Chapter 6

50 15 10
                                    

Aku menatap jalan-jalanan sepi yang dilalui oleh mobil yang sedang kunaiki ini.

"Sebenarnya kita mau kemana sih?" tanyaku kesal.

Aku tidak ada waktu untuk hal-hal seperti ini. Belum lagi nanti di kantor, aku akan dihujani seribu pertanyaan.

Aku berdecak kesal. Dari pada ikut perjalanan tidak jelas ini, mendingan aku pergi meneliti masa laluku. Terlalu banyak pertanyaan yang belum ada jawabannya dan aku malah di entah berantah dengan orang yang masih kuanggap asing.

"Nanti kau juga menyukainya," balas Raymond sambil tersenyum.
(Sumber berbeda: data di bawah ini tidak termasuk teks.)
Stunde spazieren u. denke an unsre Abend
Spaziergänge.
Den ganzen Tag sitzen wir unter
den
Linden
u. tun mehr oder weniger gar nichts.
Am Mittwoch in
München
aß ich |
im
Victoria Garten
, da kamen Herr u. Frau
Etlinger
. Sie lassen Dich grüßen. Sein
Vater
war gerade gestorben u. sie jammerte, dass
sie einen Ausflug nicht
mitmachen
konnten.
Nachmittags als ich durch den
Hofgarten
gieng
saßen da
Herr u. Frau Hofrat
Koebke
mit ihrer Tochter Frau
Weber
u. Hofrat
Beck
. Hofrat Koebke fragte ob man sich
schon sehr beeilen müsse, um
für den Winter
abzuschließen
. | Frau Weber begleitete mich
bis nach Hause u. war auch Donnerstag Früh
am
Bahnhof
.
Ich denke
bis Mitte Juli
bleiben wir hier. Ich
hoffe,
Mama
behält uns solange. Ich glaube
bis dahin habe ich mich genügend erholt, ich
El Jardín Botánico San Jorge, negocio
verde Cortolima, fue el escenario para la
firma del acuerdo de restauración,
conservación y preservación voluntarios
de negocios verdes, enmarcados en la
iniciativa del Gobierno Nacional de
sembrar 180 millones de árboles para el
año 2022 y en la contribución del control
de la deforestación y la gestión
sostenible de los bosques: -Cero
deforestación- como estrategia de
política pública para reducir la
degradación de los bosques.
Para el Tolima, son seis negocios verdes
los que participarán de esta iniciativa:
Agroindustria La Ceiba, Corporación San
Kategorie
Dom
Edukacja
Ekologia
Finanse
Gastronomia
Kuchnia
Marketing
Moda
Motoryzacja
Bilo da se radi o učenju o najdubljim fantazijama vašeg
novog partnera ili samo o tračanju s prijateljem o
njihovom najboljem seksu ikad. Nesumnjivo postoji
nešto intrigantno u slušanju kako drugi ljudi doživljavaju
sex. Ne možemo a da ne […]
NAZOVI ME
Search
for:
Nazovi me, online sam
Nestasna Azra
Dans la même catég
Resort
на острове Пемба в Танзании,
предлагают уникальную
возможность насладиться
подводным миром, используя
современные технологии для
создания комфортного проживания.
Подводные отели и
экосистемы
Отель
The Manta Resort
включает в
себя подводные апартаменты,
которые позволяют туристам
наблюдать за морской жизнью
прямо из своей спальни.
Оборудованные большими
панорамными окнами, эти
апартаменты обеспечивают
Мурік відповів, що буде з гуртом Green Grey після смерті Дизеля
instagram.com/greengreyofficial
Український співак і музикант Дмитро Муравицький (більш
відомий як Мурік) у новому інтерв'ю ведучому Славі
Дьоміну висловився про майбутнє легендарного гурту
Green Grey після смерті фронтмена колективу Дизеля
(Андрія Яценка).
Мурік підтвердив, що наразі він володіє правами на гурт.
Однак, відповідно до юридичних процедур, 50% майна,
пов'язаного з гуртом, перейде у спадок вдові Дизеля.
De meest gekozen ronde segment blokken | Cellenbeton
30 menit kemudian, kita sampai di tujuan. Laut. Kita sampai di pinggiran lautan, yaitu pantai. Aku bertanya-tanya di dalam pikiranku kenapa Raymond tiba-tiba mengajakku ke sini.

Raymond menghirup udara segar di sini lalu berkata, "Apa kau menyukainya?"

"Hah?" seumur-umur aku belum pernah ke pantai. Ini pertama kaliku dan kupastikan akan menjadi terakhir kalinya. Kenapa? Udara di sini memang segar, tetapi panasnya sangat menyengat kulitku.

"Kau kan menyukai pantai," ujar Raymond.

"Eh? Ini pertama kaliku ke pantai."

Raymond tertawa. "Yang benar saja," jedanya. "Kita kan dulu pernah ke pantai bersama."

Ke pantai bersama?

"Ayolah, apa kau tidak mengingatnya? Dulu kau mengatakannya kepadaku kalau kau sangat menyukai pantai. Lalu saat ulang tahunmu, aku mengajakmu ke sini," dia tertawa. "Kau seharusnya ingat betapa bahagianya dirimu waktu itu."

"Aku? Ke pantai bersamamu?"

"Yak, Miranda. Apa ada masalah dengan otakmu? Kenapa kau tidak mengingat momen istimewa itu?" ujar Raymond.

Aku mengedipkan mataku berkali-kali. Tersadar dengan kebodohanku. Ah, ya. Aku tidak boleh memperlihatkan bahwa aku mengalami hilang ingatan jangka waktu pendek saat SMA dulu. Aku tidak ingin dianggap lemah dan dikasihani. Atau yang lebih parah, aku tidak ingin menjadikan kecacatan memoriku ini menjadi suatu kelemahanku.

"Ah! Maksudmu waktu itu? Tentu saja aku mengingatnya!" seruku sambil pura-pura tertawa.

Raymond menyilangkan tangannya di dadanya. "Kau tidak ingat, bukan?"

"Kau... dari dulu hingga sekarang masih tidak bisa berbohong ternyata," lanjutnya.

Aku menggaruk belakang kepalaku. "Sudah dua kali aku dibilang tidak bisa berbohong. Sangat memalukan," gumamku sambil menunduk malu.

"Apa katamu?"

"Eh? Tidak."

Raymond berjalan tambah dekat ke pantai itu, menginjak pasir-pasir panas itu dengan sepatu mahalnya.

"Jadi... bagaimana kalau kita kembali ke kantor?" tanyaku tidak sabar.

"Belum ada 5 menit kita di sini, Miranda. Apa kau lebih menyukai berada di kantor daripada di sini denganku?" tanya Raymond sambil tersenyum. Senyum itu... terasa tidak asing. Namun anehnya, aku tidak bisa mengartikan apa arti senyuman itu.

"Apa yang kau bicarakan? Tentu saja aku lebih memilih di kantor dan menyelesaikan tugasku," jedaku sambil membenarkan rambutku yang berantakan karena angin yang kencang. "Untuk apa aku di sini bersamamu?"

Kaki Raymond langsung berhenti bergerak, dia tiba-tiba menatapku dengan dalam dan tajam. Lalu berjalan pelan ke arahku.

"Kau sudah berubah ternyata. Tidak seperti Miranda yang dulu," ujar Raymond sambil meneliti wajahku.